Published on 2012-09-04 by John Collins. Socials: YouTube - X - Spotify - Amazon Music - Apple Podcast |
Network trace tools like Wireshark are amazing for debugging request/response cycles between your clients and your web servers, allowing you to inspect each request and response in detail. However, usually in a production environment you will not have a window environment to run Wireshark, instead you will just have a command line interface.
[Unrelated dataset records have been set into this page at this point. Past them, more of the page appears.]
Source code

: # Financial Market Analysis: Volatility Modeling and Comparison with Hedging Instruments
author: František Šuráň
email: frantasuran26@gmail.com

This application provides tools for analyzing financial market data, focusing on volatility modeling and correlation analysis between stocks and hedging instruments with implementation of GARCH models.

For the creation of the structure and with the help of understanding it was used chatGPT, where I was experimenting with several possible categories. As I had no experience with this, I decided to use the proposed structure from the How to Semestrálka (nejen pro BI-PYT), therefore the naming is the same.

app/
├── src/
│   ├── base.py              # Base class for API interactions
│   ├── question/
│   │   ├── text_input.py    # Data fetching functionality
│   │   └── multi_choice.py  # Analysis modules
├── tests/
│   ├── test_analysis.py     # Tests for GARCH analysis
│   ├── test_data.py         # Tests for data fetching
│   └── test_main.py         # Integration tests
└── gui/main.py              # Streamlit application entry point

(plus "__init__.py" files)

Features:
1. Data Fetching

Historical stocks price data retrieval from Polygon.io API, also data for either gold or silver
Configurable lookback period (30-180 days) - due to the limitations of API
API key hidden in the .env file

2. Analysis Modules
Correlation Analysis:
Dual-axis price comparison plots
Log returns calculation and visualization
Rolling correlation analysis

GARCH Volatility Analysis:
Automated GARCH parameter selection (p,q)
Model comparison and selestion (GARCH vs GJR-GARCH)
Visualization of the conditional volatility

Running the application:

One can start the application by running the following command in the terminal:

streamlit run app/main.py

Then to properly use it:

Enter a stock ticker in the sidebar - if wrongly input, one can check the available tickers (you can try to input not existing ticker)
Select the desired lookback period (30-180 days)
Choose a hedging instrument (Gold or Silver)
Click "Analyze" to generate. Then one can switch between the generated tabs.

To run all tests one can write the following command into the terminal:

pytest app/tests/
You can use tcpdump (which comes with most versions of Linux by default) to generate a .pcap file that you can then inspect offline with Wireshark on a machine that does have a window environment installed on, however this process is not real-time and is a little cumbersome.
The tcpflow tool is usually not installed by default, however it should be available in most Linux repositories for easy install. For example on CentOS/RHEL/Fedora, the following command will install it for you:
root$ yum install tcpflow
If it is not available in a repository you have configured, you can download an .rpn file from here:
http://pkgs.repoforge.org/tcpflow/
For example to install it on 64bit CentOS 6:
root$ yum install --nogpgcheck http://pkgs.repoforge.org/tcpflow/tcpflow-0.21-1.2.el6.rf.x86_64.rpm
Once installed, you can then run the following command to get a live trace tailed to your command line, replacing the list of HTTP verns to suit your needs:
root$ tcpflow -p -c -i eth0 port 80 | grep -oE '(GET|POST|HEAD) .* HTTP/1.[01]|Host: .*'
You will also need to ensure that if your network card is not named eth0, then place the correct name after the -i flag instead.
Sample output:
root$ tcpflow -p -c -i eth0 port 80 | grep -oE '(GET|POST|HEAD) .* HTTP/1.[01]|Host: .*' tcpflow[31437]: listening on eth0 GET / HTTP/1.1 Host: www.techleader.pro GET //alpha/css/alpha.css HTTP/1.1 Host: www.techleader.pro GET //config/css/overrides.css HTTP/1.1 Host: www.techleader.pro GET /lib/luminous/style/luminous.css HTTP/1.1 Host: www.techleader.pro GET /lib/luminous/style/luminous_light.css HTTP/1.1 Host: www.techleader.pro GET //alpha/lib/jquery/jquery-1.5.1.min.js HTTP/1.1 Host: www.techleader.pro GET /images/bookshelf.png HTTP/1.1 Host: www.techleader.pro GET /alpha/images/icons/feed.png HTTP/1.1 Host: www.techleader.pro GET /alpha/images/icons/twitter.png HTTP/1.1 Host: www.techleader.pro GET /alpha/images/icons/page_go.png HTTP/1.1 Host: www.techleader.pro GET /favicon.ico HTTP/1.1 Host: www.techleader.pro GET /search/q/digest HTTP/1.1 Host: www.techleader.pro GET /search/q/test HTTP/1.1 Host: www.techleader.pro ...
Once you are finished with the trace, press ctrl-c to exit.